I found out this week that my grandmother on my mom's side has about 1 - 3 months to live. She has been diagnosed with breast cancer and it spread to her whole body. I found out about my grandmother's illness b/c of a Christmas gift she sent to me. She sent it to my parents address b/c she did not have my address. While my father was telling me about the gift, etc..he mentioned my grandmother's illness.
But first let me fill you in on some history...
I am not close to my grandmother at all. It is not that I do not like her or miss her. I guess the reason for my lack of connection is my lack of communication. I have not spoken to her since my teenage years. She is estranged from my mother and they have not spoken in a long time either.
In fact, even though my mother knows her mom is about to pass on, she refuses to call her mother.

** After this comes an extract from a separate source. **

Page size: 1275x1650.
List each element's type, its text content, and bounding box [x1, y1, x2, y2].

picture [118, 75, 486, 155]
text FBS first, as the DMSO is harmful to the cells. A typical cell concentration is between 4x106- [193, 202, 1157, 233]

I honestly do not know all of the history that brought about the split between my mother and my grandmother, but I am saddened that it has come to this.
So anyway, my grandmother sent me a globe - not just any globe - it is a globe where each country is a unique precious gemstone and the base is 14k gold plated. Its a very nice globe and I was absolutely shocked to have received it considering that I have not spoken to my grandmother in so long.
But it made a world of difference in how I view my grandmother. I was touched that she thought of me - it should not shock me - I mean don't most grandmothers think of their grandchildren and wonder how they are doing?
I think of my grandmother every now and then and I wonder how she is doing. She is the last one of my grandparents that is still alive. I will be sad when she passes on because she is family - and when it comes down to it, I love my family - every member...whether I see them or not. They are my blood and I am connected to them in a way that I can never be to everyone else.
So this globe will be special - it will be the last thing I receive from her most likely - I will think of her every time I look upon it...
But I can say this - when my parents pass on I will be there if I can - and I will leave nothing unspoken. Estrangement has no place in my life or in my family.